The Washington Redskins on Tuesday joined the Heart of America Foundation in redesigning the library for Leckie Elementary School located in Washington, D.C.
The redesign -- a project that started several weeks back -- includes the construction of a small stage for live storybook performances, as well as a new interactive mobile projector, new instructional and computer tables, new paint and inspirational décor and a new reading corner.
Along with structural modifications, the library is now also home to more than 300 new books as well as 2,000 e-books.
Fullback Darrel Young, who helped volunteers build new tables, said that knowing how to read is fundamental for all daily activities.
"In anything you do in life, you have to be able to read," he said. "Whether it's a contract or a resume, you have to present yourself. Obviously, reading is important. It's something that we do every day regardless of what you're doing in life."
By incorporating new technology with longstanding educational practices, Young said that the new library will help the students as the tackle new obstacles down the road.
"I think just the exposure that you get to prepare yourself for the next step in life," Young said of the most exciting new features in the library. "Growing up, technology was a lot different so we didn't have the social media and stuff to basically help us get to the next step. I've done a couple events where people or kids out there have media classes and stuff like that.
"So the exposure kids have these days is tremendous and I think our future is bright."
Tight end Niles Paul, meanwhile, thinks the library will now be a go-to for students.
"It allows them to actually want to be in here," Paul said. "I know that other places you go into the library and it's not exactly the most welcoming place to be, but I think what we're doing here, a lot of kids are actually going to want to be in the library and enjoy themselves."
Joining Paul in the construction of bookshelves was CSN Washington's Tarik El-Bashir.
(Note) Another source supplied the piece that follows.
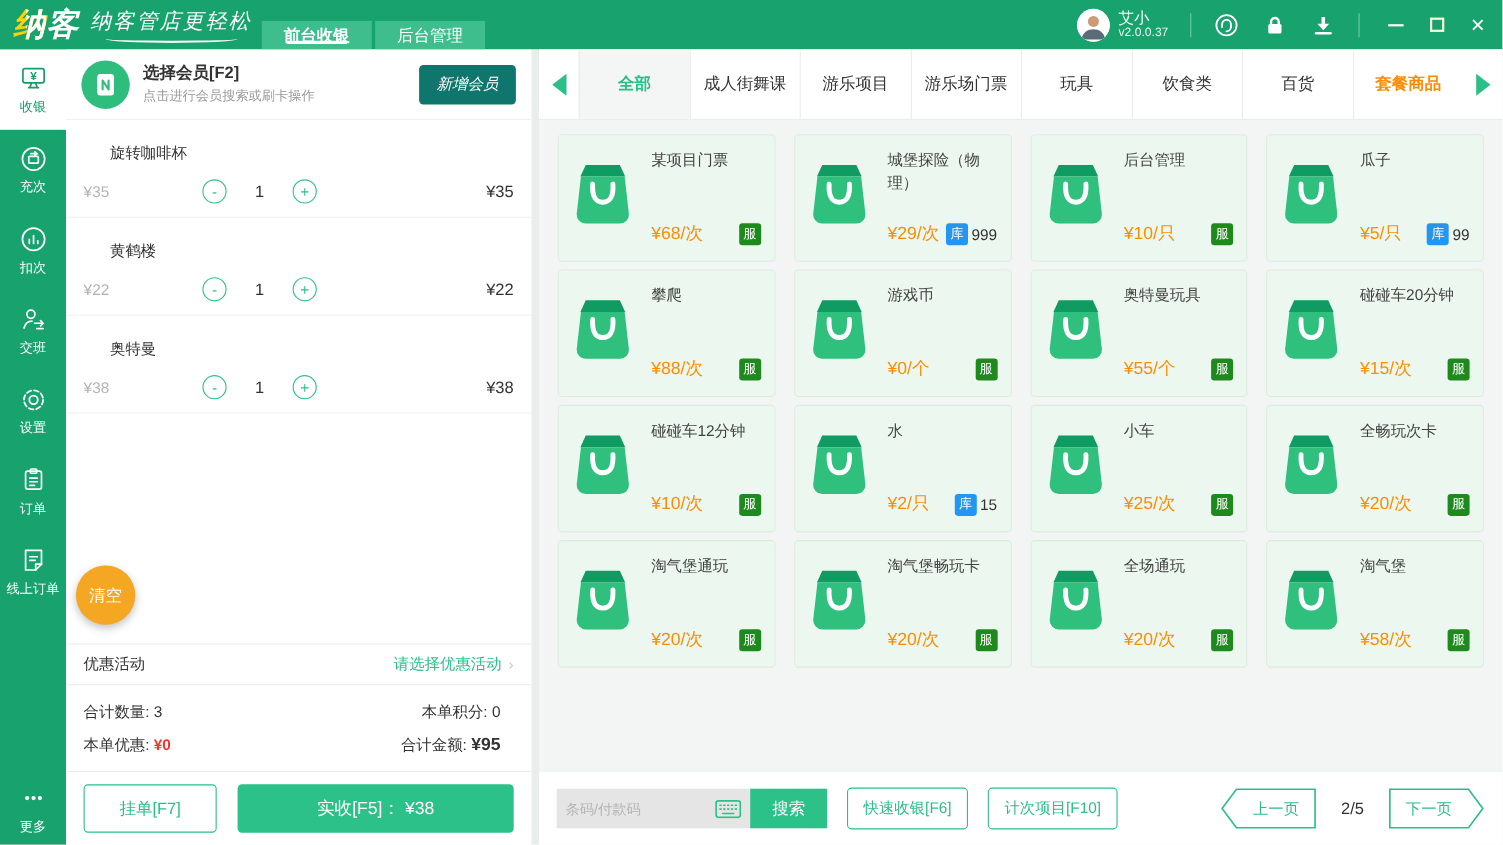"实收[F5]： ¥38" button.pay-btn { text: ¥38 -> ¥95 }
A father of two, El-Bashir recognized several books that his children read and believes that the new books for Leckie Elementary School students will allow them to grow their writing skills as well.
"I have a 10-year-old son and a 12-year-old daughter and I was looking at some of the titles of the books and one of them jumped out because that's my son's favorite book," he said. "So I know that some fourth grader or some fifth grader is going to get that book and fall in love with the storyline.
"He plays video games all day, but once he got into books, it changed the way he views the world and it changed his imagination. He's now into writing and drawing, and I hope one of the kids who gets these books, it will do the same for them."
Once the final nail was placed on Tuesday, one of the second grade classes that has collectively read more than 1,000 books through the current academic year joined the Redskins for the official unveiling of the redone library.
Redskins front office executive and Super Bowl XXII MVP Doug Williams was on hand to cut the ribbon and said that his former teammates and he did something similar more than 20 years ago, but that the spotlight is always on the students in situations like these.
"I could easily say this some 20-odd years ago, I want to thank the city for embracing me for what we accomplished as a team, but the most important thing was what we did on Tuesdays," he said. "Like what these guys are doing, I had an opportunity to go out to school and it wasn't for them, it wasn't for me, it was for the young people sitting here today."
Following the ribbon cutting, students began making their way to the library where linebacker Everette Brown greeted smiling youngsters at the door.
Giving each a high-five, Brown said he hopes the excitement for entering the library continues for years to come.
"Looking around, everybody has a smile on their face, everybody has their hand on something, trying to help out," he said. "The kids, they'll be thankful for it and they'll definitely take advantage of the opportunity they have here to come to the library and a new, clean environment."